Если вдуматься, это страшные слова — и описывают существо, одержимое истерической скукой — онегинской, так сказать. Манон заглушает гложущую изнутри пустоту — суетой и больше всего на свете боится, что когда-нибудь на этот наркотик не хватит денег. Вроде как игральный автомат в режиме non-stop и с тревожным реле: ресурс партнера на исходе, кто следующий?
Каждый раз этот сигнал застает злополучного де Грие врасплох. Заклиная про себя: полежи, кукла, полежи с закрытыми глазами, пока я где-нибудь стащу аккумулятор, — он поспешно удаляется. Кукла тут же открывает глаза и бежит в другую сторону.
Как во сне, она идет по вращающейся сцене: из декорации в декорацию, из пьесы в другую пьесу, из роли в другую роль (кто, например, даст голову на отсечение, что неприятный гвардеец Леско — действительно ее брат?); но все одно и то же, драматургия сплошь бездарная, бесконфликтные живые картины — галантные празднества, завтраки на траве.

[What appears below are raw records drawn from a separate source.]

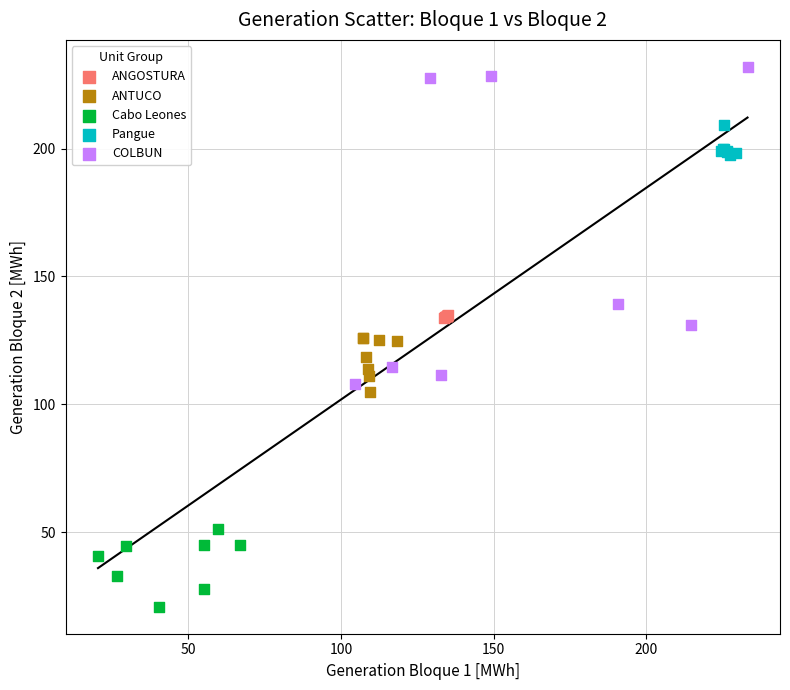

Which series reaches the minimum Y coordinate?

Cabo Leones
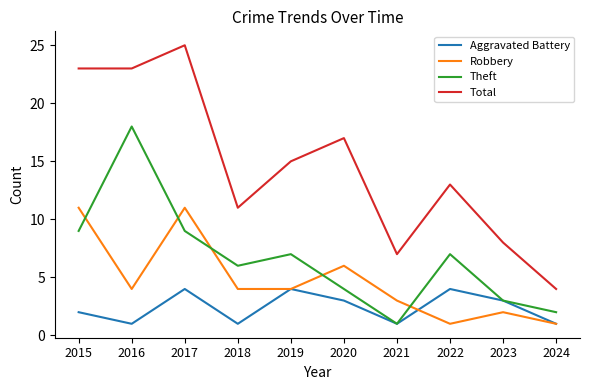

Rank the series by their average value, from lowest to highest.

Aggravated Battery, Robbery, Theft, Total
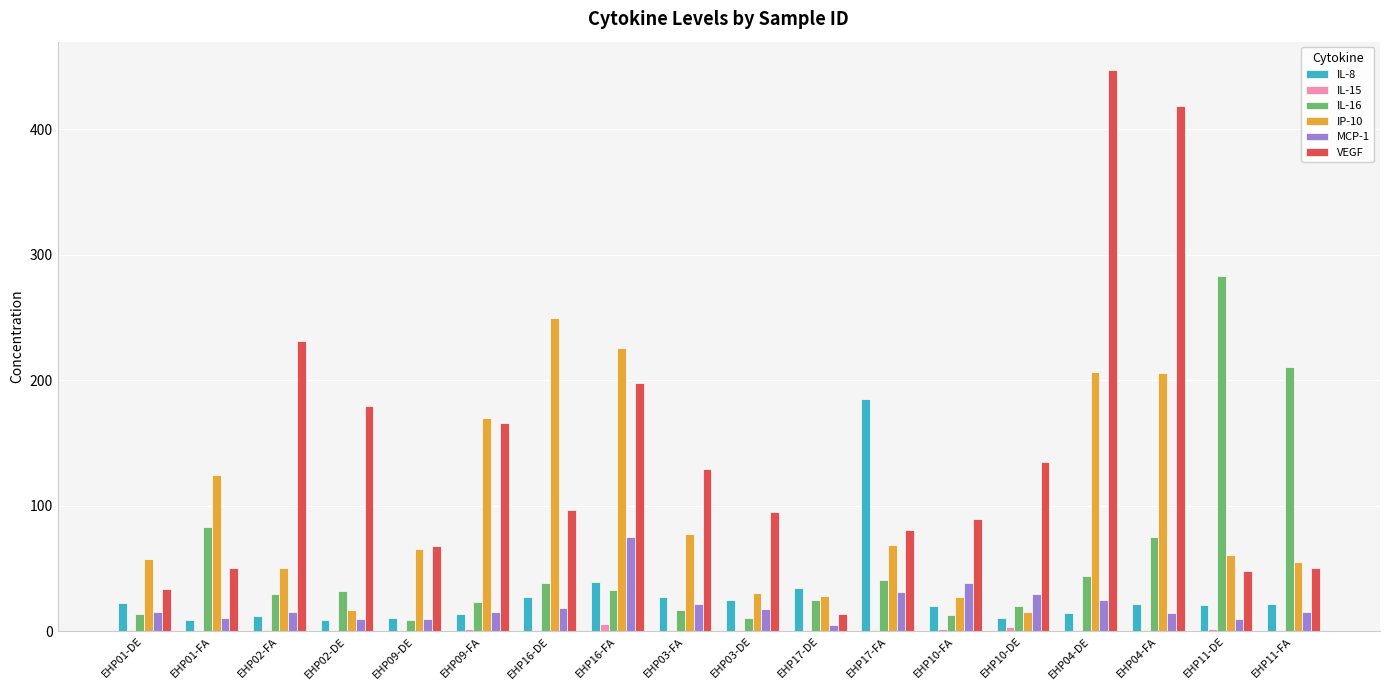

What is the sum of all IL-8 values?

527.6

А де Грие застрял за кулисой, потом запутался в занавесе. Потому что он двигается по прямой; потому что, уступая героине в блеске ума, он безмерно превосходит ее — и всех нас — величием души. Каковое заключается, по-видимому, в страстном и деятельном постоянстве. Как цитирует Монтень из Плутарха: «Если пожелать выразить единым словом и свести к одному все правила нашей жизни, то придется сказать, что мудрость — это всегда желать и всегда не желать одной и той же вещи». Людей такой прямизны, говорит Монтень, во всей древней истории наберется едва ли с десяток; а мы, нынешние (он писал за полстолетия до Прево), все скроены из отдельных клочков, из случайных связей; поэтому «в разные моменты мы не меньше отличаемся от себя самих, чем от других».